There are no conclusions to be made from this. NHLe is a useful surface-level tool, particularly because it allows you to adjust for league and better compare prospects across them. This article is more just a way to make some of the NHLe numbers for this draft class more available so you can have them at your disposable and make your own judgments based off of them.

*=among European skaters

  • Newleafs

    NHLe is way off for Matthews.

    Take Eichel who scored 56 NHL rookie points and expect more from Matthews. Matthews out scored Eichel by a significant margin at the same age.

    I am expecting 60-70 points for Matthews next year.

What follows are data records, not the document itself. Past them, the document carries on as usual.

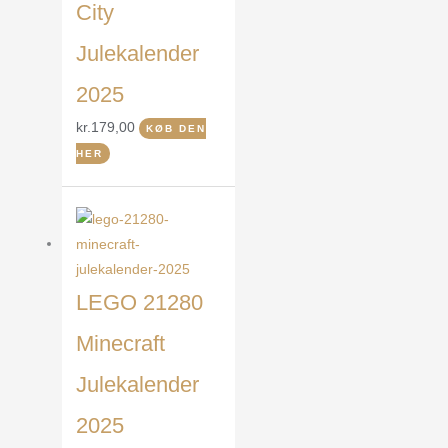
City
Julekalender
2025
kr.
179,00
KØB DEN
HER
LEGO 21280
Minecraft
Julekalender
2025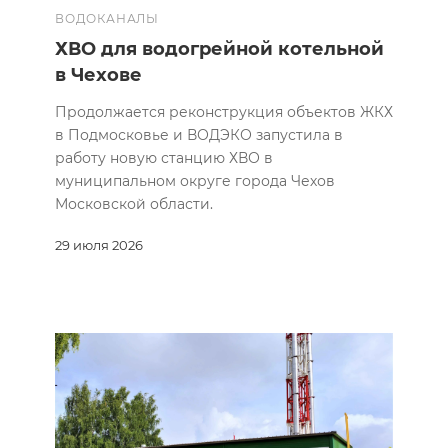
ВОДОКАНАЛЫ
ХВО для водогрейной котельной
в Чехове
Продолжается реконструкция объектов ЖКХ
в Подмосковье и ВОДЭКО запустила в
работу новую станцию ХВО в
муниципальном округе города Чехов
Московской области.
29 июля 2026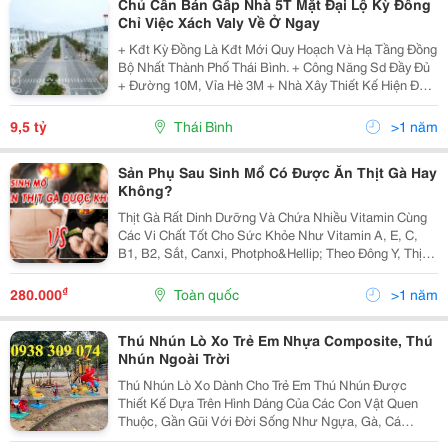
Chủ Cần Bán Gấp Nhà 5T Mặt Đại Lộ Kỳ Đồng
Chỉ Việc Xách Valy Về Ở Ngay
+ Kđt Kỳ Đồng Là Kđt Mới Quy Hoạch Và Hạ Tầng Đồng
Bộ Nhất Thành Phố Thái Bình. + Công Năng Sd Đầy Đủ
+ Đường 10M, Vỉa Hè 3M + Nhà Xây Thiết Kế Hiện Đại
+ Chủ Bán Nhà Tặng Toàn Bộ Nội Thất Đang Làm Spa,
Xông Hơi... + Vị Trí Gần Kcn Nguyễn Đức...
9,5 tỷ
Thái Bình
>1 năm
Sản Phụ Sau Sinh Mổ Có Được Ăn Thịt Gà Hay
Không?
Thịt Gà Rất Dinh Dưỡng Và Chứa Nhiều Vitamin Cùng
Các Vi Chất Tốt Cho Sức Khỏe Như Vitamin A, E, C,
B1, B2, Sắt, Canxi, Photpho&Hellip; Theo Đông Y, Thịt
Gà Còn Gọi Là Kê Nhục, Mang Vị Ngọt, Tính Ấm, Sử
Dụng Tốt Cho Sản Phụ Sau Sinh Bị Đầy Bụng,...
₫
280.000
Toàn quốc
>1 năm
Thú Nhún Lò Xo Trẻ Em Nhựa Composite, Thú
Nhún Ngoài Trời
Thú Nhún Lò Xo Dành Cho Trẻ Em Thú Nhún Được
Thiết Kế Dựa Trên Hình Dáng Của Các Con Vật Quen
Thuộc, Gần Gũi Với Đời Sống Như Ngựa, Gà, Cá
Heo,&Hellip; Tạo Sự Vui Tươi, Mới Lạ, Kích Thích Tinh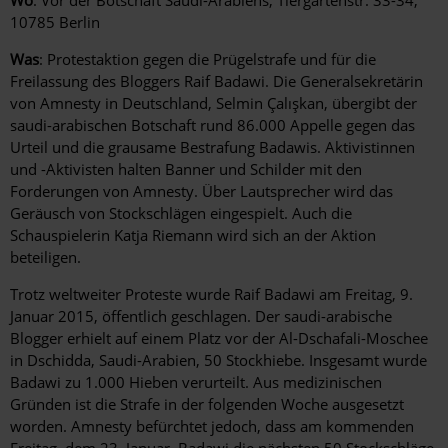
10785 Berlin
Was
: Protestaktion gegen die Prügelstrafe und für die
Freilassung des Bloggers Raif Badawi. Die Generalsekretärin
von Amnesty in Deutschland, Selmin Çalışkan, übergibt der
saudi-arabischen Botschaft rund 86.000 Appelle gegen das
Urteil und die grausame Bestrafung Badawis. Aktivistinnen
und -Aktivisten halten Banner und Schilder mit den
Forderungen von Amnesty. Über Lautsprecher wird das
Geräusch von Stockschlägen eingespielt. Auch die
Schauspielerin Katja Riemann wird sich an der Aktion
beteiligen.
Trotz weltweiter Proteste wurde Raif Badawi am Freitag, 9.
Januar 2015, öffentlich geschlagen. Der saudi-arabische
Blogger erhielt auf einem Platz vor der Al-Dschafali-Moschee
in Dschidda, Saudi-Arabien, 50 Stockhiebe. Insgesamt wurde
Badawi zu 1.000 Hieben verurteilt. Aus medizinischen
Gründen ist die Strafe in der folgenden Woche ausgesetzt
worden. Amnesty befürchtet jedoch, dass am kommenden
Freitag, dem 23. Januar, Badawi die nächsten 50 Stockschläge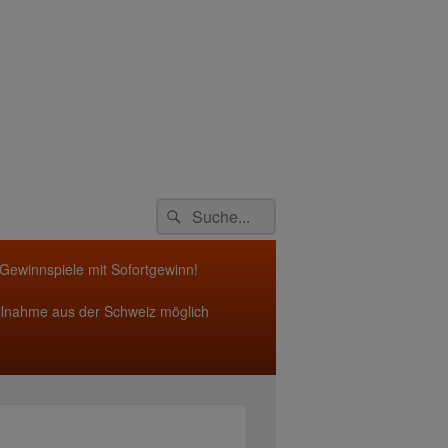
Search
Suche
for:
 Gewinnspiele mit Sofortgewinn!
ilnahme aus der Schweiz möglich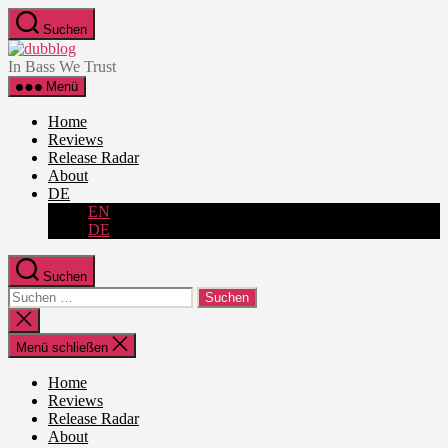
Zum
Suchen
Inhalt
dubblog
springen
In Bass We Trust
Menü
Home
Reviews
Release Radar
About
DE
EN
DE
Suchen
Suche
nach:
Suche
schließen
Menü schließen
Home
Reviews
Release Radar
About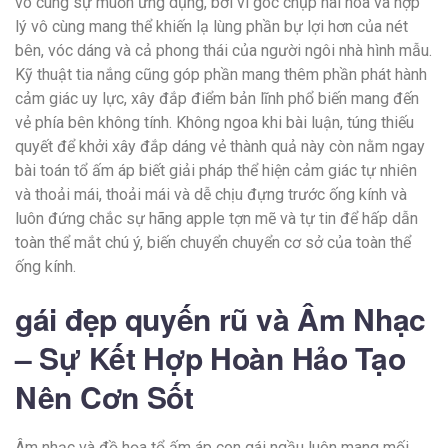
vô cùng sự muốn ứng dụng, bởi vì góc chụp hài hòa và hợp
lý vô cùng mang thể khiến lạ lùng phần bự lợi hơn của nét
bên, vóc dáng và cả phong thái của người ngôi nhà hình mẫu.
Kỹ thuật tia nắng cũng góp phần mang thêm phần phát hành
cảm giác uy lực, xây đắp điểm bản lĩnh phổ biến mang đến
vẻ phía bên không tính. Không ngoa khi bài luận, túng thiếu
quyết để khởi xây đắp dáng vẻ thành quả này còn nằm ngay
bài toán tổ ấm áp biết giải pháp thể hiện cảm giác tự nhiên
và thoải mái, thoải mái và dễ chịu đựng trước ống kính và
luôn đứng chắc sự hãng apple tợn mẽ và tự tin để hấp dẫn
toàn thể mắt chú ý, biến chuyển chuyển cơ sở của toàn thể
ống kính.
gái đẹp quyến rũ và Âm Nhạc
– Sự Kết Hợp Hoàn Hảo Tạo
Nên Cơn Sốt
Âm nhạc và đồ họa tổ ấm áp con gái ngầu luôn mang mối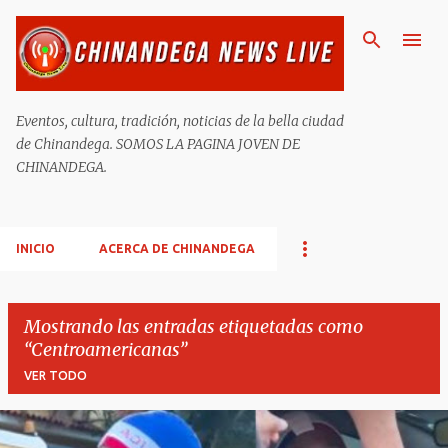
Ir al contenido principal
Eventos, cultura, tradición, noticias de la bella ciudad
de Chinandega. SOMOS LA PAGINA JOVEN DE
CHINANDEGA.
INICIO
ACERCA DE CHINANDEGA
Mostrando las entradas etiquetadas como
Centroamericanas
VER TODO
E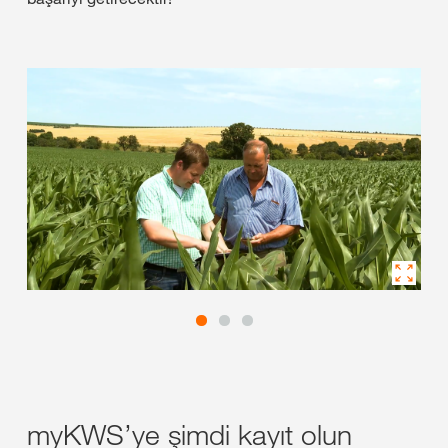
myKWS’ye şimdi kayıt olun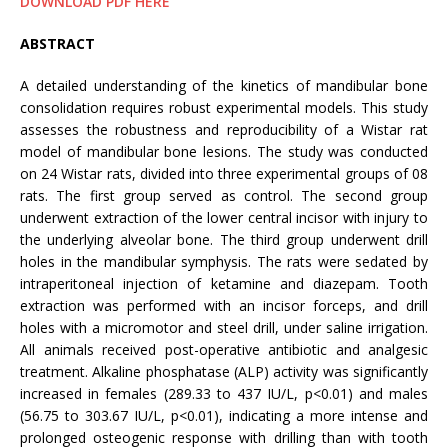
DOWNLOAD PDF HERE
ABSTRACT
A detailed understanding of the kinetics of mandibular bone
consolidation requires robust experimental models. This study
assesses the robustness and reproducibility of a Wistar rat
model of mandibular bone lesions. The study was conducted
on 24 Wistar rats, divided into three experimental groups of 08
rats. The first group served as control. The second group
underwent extraction of the lower central incisor with injury to
the underlying alveolar bone. The third group underwent drill
holes in the mandibular symphysis. The rats were sedated by
intraperitoneal injection of ketamine and diazepam. Tooth
extraction was performed with an incisor forceps, and drill
holes with a micromotor and steel drill, under saline irrigation.
All animals received post-operative antibiotic and analgesic
treatment. Alkaline phosphatase (ALP) activity was significantly
increased in females (289.33 to 437 IU/L, p<0.01) and males
(56.75 to 303.67 IU/L, p<0.01), indicating a more intense and
prolonged osteogenic response with drilling than with tooth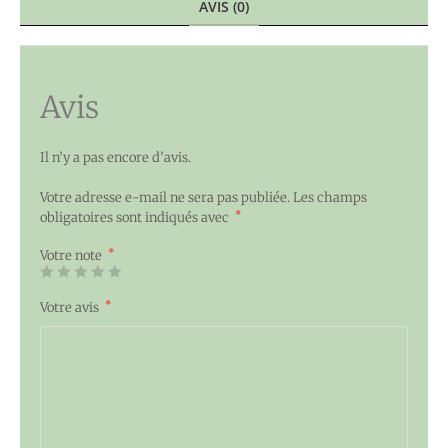
AVIS (0)
Avis
Il n’y a pas encore d’avis.
Votre adresse e-mail ne sera pas publiée.
Les champs
*
obligatoires sont indiqués avec
*
Votre note
*
Votre avis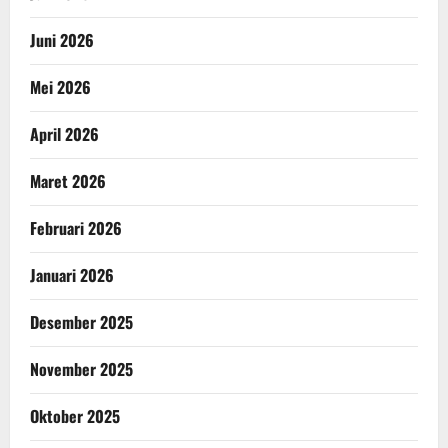
Juni 2026
Mei 2026
April 2026
Maret 2026
Februari 2026
Januari 2026
Desember 2025
November 2025
Oktober 2025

    It will be interesting to compare the top 3 draft picks production next year but expect big things from Matthews who was nearly the MVP of the NLA and put up impressive numbers there.

    • magesticRAGE

      It depends on the situation you come into as well. Matthews should have a good chance to put up points right away because he will likely be given every chance to. He could be the top line centre by seasons end and I imagine he will start on the top powerplay with the Leafs because they just don’t have many other better options. Eichel, on the other hand, started in a situation where Buffalo already had some other fairly established centers and offensive players in general and he wasn’t relied on as heavily. I think Eichel will be looked to more this year and probably put up some pretty good totals.

      • magesticRAGE

        Matthews may get increased responsibility, but Kadri will get “1st line” duties for the duration of next season. In other words, Kadri will get the toughest minutes.

    • Mitch92

      That may be but the NHLe ratings for Patrik Laine and Jesse Puljujarvi are embarrassingly off at 17 and 13 points respectively. If those two players play full NHL seasons they will both top 30 points no problem. If things go well for them they could both top 50 points.

  • Newleafs

    the non-CHL numbers are obviously not ‘adjusted’ properly; I think they should ‘adjust’ based on the points in international tournaments. also strange is not adjusting for over-agers and under-sized players. last year’s list was ten times better, with only provorov mis-rated. obviously, laine, matthews and puljujarvi are at one level, tkachuk and nylander at the next. asplund, benson and korshkov are question marks. dahlen should be at the next level, with grundstrom and mascherin. it looks like mascherin and dineen will be the steals.

  • Mcline

    As an Oilers fan, I think you need to take a step back, way too much is expected of these players. When Hall started playing for the Oilers, I use to watch teams 3rd and 4th line players going after him, whacking his wrists when ever they could. He took a real beating while the reffs turned a blind eye.
    Rookies don’t get protected by the reff’s as a rule.
    The 2 players that drove McDavid into the boards and caused him to miss half the season could have slowed down, they chose to make sure he was hurt instead. and they were , yes you got it, grinders.
    As a top draft pick he will be a marked man, yes he is big and strong, but playing against bigger and much physically stronger and meaner players in the NHL will take some getting used to.
    The one thing he has going for him is he is playing in the east, The West might have finally lost the Stanley Cup but its still the tougher of the two divisions.